Historical fiction plays a dual role. It informs & entertains in equal parts, illuminating the past by pairing readers with characters who inspire empathy as they live through dramatic historical events. Albert Cory’s new novel Inventing the Future is historical fiction that analyzes the lead-up to the explosion of personal computing.

Albert Cory lived through the events himself. He was one of the chief engineers of the Xerox Star, and decades later he is fictionalizing his own experience to enlighten a new generation of engineers, users, and readers on history that continues to shape their world. We had a chance to sit down with Cory to ask about his career, his new novel, and what’s coming down the line from the author.

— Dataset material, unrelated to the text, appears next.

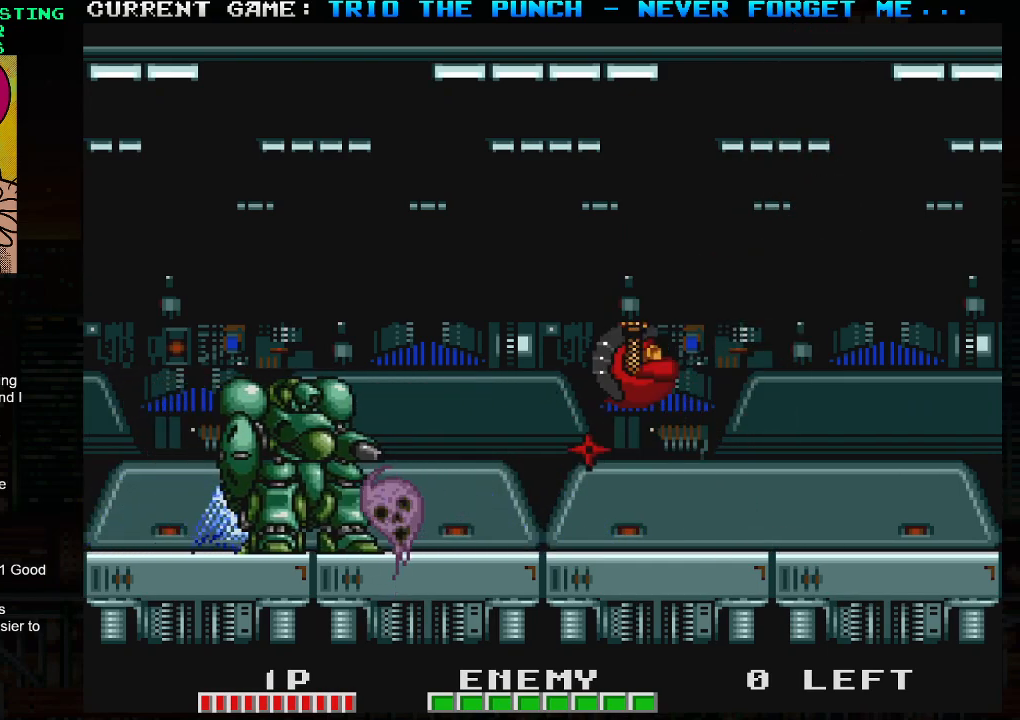
{"buttons": [], "left_stick": "left", "events": [[83, "SQUARE", "up"], [150, "TRIANGLE", "up"]]}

Tell us about your career leading up to writing Inventing the Future.  

The job at Xerox was only my second job out of school. I got my Master’s in Computer Science at the University of Illinois and had eight job offers, five of them in aerospace. I chose to go to work at Burroughs instead of IBM, mainly because I would be in Southern California instead of Poughkeepsie, New York, and I preferred Burroughs’ smaller and more innovative reputation.

At Burroughs, I worked in Irvine in a department that made software that customers could choose to buy, but it didn’t come with the computer. My product was FORTE/2, a database product. I was excited by a 1975 article in BusinessWeek by a PARC executive on The Office of the Future and answered a Xerox ad in the Los Angeles Times. I stayed at Xerox, where I became the manager of the Xerox Star’s database feature, until 1983. I published an article “The Design of Star’s Records Processing” which you can still find online.

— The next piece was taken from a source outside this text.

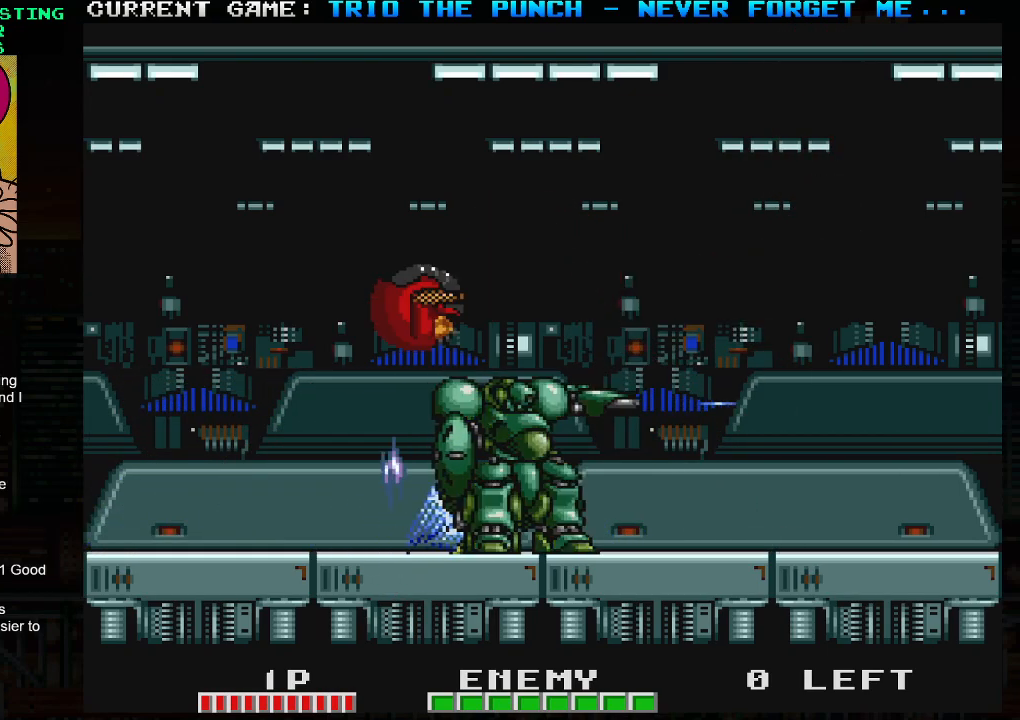
{"buttons": [], "left_stick": "center", "events": [[367, "left_stick", "center"]]}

I moved to Silicon Valley to try my luck at a startup, Analytica, which made the PC database product Reflex. Reflex failed, until eventually the company was bought by Borland, which cut the price, advertised it, and made it a success. I had left by then.

I worked at 3Com for the next six years, 1985-1991, because I desperately wanted to learn networking. I worked in email, where I once again became the manager, and then in network management. In 1991, this led me to Oracle’s networking division, which made the SQL*Net product. I led an Internet Engineering Task Force working group which produced RFC 1697, an Internet standard for monitoring databases.

The startup fever was raging again in the late 1990’s, and in 1998 I joined a startup called Packeteer (which no longer exists), which made a network optimizer called the Packet Shaper. This time I was much wiser about business. Packeteer IPO’ed in July 1999! I stayed there until 2004. For a time I managed Packeteer’s patent program.

I had about a year off and got my license as a Patent Agent. I retained an interest in patents but ultimately went back to work as a software engineer at Google in 2005, having a variety of jobs in enterprise software, Ads, and Maps. I also spent three years in Patent Litigation. I published an article in SSRN “Software Obviousness: The Disconnect between Engineers and the Patent System” which was cited in an amicus brief to the Supreme Court in the CLS Bank v. Alice case. I retired in 2017.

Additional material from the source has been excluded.